**DOCUMENT EXTRACT:**
--------------------------------------------------
Module issue in pengines

I’m using pengines from Python, and getting syntax errors that suggest a malformed query, when the query is not malformed. It only happens when I call something that tries to use sCASP to prove a goal defined in the source text parameter. If I call the same predicate and have it use sCASP to prove a predicate defined in the modules that are loaded by the pengines server, the problem doesn’t happen. I suspect that it is a whitelisting issue, and to test that theory I would like to temporarily disable the sandbox restrictions and see if it goes away. The documentation says that it’s possible, but I can’t see where it indicates how to do it. How is that done?

Thanks in advance.

I doubt this is the problem. More looks like a module issue. See the SWISH sources for adding sCASP to the system (in config-available). To disable the sandbox, see pengines.pl. There are two hooks: authentication_hook/3 that allows connecting an HTTP request to a user and not_sandboxed/2 that allows disabling the sandbox for a particular application and user. You can make that as (un)safe as you like, ranging from demanding proper HTTPS authentication to just claim any request comes from a particular user without any verification and allow that user to do anything.

Thanks, I’ll try that, but honestly I feel like I don’t understand pengines well enough at this point to imagine how to use those predicates. The only thing I’m doing right now is starting the server, and calling that goal when I run SWIPL. Is there an example somewhere?

Also what do you mean by module problem? Do I need to call user-specified predicates in “source_txt” with a module name in the “ask” parameter, or something?

I have not been able to figure out how to disable the sandbox, but I suspect you were right that there is a module problem. After fighting with it for another couple of hours, here’s the problem I’m having in detail:

This is the code that is being loaded when swipl runs, with the goal of server(8080).

% scasp_server.pl
:- use_module(library(http/http_server)).
:- use_module(library(pengines)).
:- use_module(library(sandbox)).
:- use_module(library(scasp)).
:- use_module(aggregates).
:- use_module(dates).
:- use_module(events).
:- use_module(ldap).
:- use_module(passthrough).
:- use_module(library(scasp/output)).

blawxrun(Query, Tree, Model, Attributes) :-
    scasp(Query, [tree(Tree), model(Model), source(false)]),
    ovar_analyze_term(t(Query, Tree, Model), [name_constraints(true), name_prefix('Var_')]),
    (   term_attvars(t(Query, Tree, Model), [])
    ->  Attributes = []
    ;   copy_term(t(Query, Tree, Model), _, Attributes)
    ).

server(Port) :- 
    http_server([port(Port)]).

I then run swipl, run use_module(library(pengines)). and run the following three queries:

?- pengine_rpc('http://localhost:8080', winner(X,Y),[src_text("winner(test,jason).")]).
X = test,
Y = jason.

?- pengine_rpc('http://localhost:8080', blawxrun(true,A,B,C),[src_text("winner(test,jason).")]).
--------------------------------------------------
**MATERIAL SHOWN:**
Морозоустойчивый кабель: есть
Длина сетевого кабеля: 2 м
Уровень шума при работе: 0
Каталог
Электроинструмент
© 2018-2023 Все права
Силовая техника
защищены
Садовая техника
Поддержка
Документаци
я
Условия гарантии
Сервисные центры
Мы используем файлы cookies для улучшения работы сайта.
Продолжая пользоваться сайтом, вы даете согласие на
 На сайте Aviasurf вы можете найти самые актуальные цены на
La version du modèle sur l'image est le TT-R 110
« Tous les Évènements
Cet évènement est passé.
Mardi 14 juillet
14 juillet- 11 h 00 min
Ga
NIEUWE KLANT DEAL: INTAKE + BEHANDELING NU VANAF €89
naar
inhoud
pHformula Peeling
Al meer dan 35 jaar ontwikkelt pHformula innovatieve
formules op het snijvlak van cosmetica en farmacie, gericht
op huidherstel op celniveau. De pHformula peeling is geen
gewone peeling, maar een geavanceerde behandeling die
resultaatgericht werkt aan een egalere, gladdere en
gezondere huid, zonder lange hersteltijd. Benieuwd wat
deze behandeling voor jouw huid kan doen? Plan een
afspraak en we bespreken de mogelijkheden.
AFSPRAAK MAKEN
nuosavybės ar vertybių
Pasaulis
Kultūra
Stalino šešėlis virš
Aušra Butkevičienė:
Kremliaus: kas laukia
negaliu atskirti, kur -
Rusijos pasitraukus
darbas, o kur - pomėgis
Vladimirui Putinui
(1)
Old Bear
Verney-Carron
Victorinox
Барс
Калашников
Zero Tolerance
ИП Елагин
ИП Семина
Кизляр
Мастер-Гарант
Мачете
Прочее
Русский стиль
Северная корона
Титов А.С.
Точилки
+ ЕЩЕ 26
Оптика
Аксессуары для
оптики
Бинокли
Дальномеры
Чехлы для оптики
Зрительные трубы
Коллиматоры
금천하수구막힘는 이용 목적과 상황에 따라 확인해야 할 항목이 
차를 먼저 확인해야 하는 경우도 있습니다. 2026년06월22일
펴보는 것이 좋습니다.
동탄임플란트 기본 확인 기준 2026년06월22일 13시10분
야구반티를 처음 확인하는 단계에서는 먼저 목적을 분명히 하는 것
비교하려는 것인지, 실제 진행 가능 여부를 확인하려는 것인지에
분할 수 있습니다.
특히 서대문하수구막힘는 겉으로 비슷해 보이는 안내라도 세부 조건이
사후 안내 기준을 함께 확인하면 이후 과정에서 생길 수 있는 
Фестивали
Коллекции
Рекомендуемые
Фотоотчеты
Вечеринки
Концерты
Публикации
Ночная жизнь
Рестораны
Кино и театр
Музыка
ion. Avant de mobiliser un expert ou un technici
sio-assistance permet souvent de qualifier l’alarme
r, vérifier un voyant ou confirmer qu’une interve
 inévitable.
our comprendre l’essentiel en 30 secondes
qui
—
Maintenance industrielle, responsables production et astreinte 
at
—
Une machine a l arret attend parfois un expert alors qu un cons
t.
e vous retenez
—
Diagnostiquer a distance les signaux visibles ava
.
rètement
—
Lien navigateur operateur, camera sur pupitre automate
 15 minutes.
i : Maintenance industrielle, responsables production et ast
--------------------------------------------------
**THINGS TO DO:**
1. Quote the pengines thread word for word, starting with "blawxrun(Query, Tree, Model, Attributes)" and going on through "http_server([port(Port)]).".
2. In the pengines thread, which hook lets you disable the sandbox for a particular application and user?

**SOLUTIONS PER TASK:**
1.
blawxrun(Query, Tree, Model, Attributes) :-
    scasp(Query, [tree(Tree), model(Model), source(false)]),
    ovar_analyze_term(t(Query, Tree, Model), [name_constraints(true), name_prefix('Var_')]),
    (   term_attvars(t(Query, Tree, Model), [])
    ->  Attributes = []
    ;   copy_term(t(Query, Tree, Model), _, Attributes)
    ).

server(Port) :- 
    http_server([port(Port)]).

2. not_sandboxed/2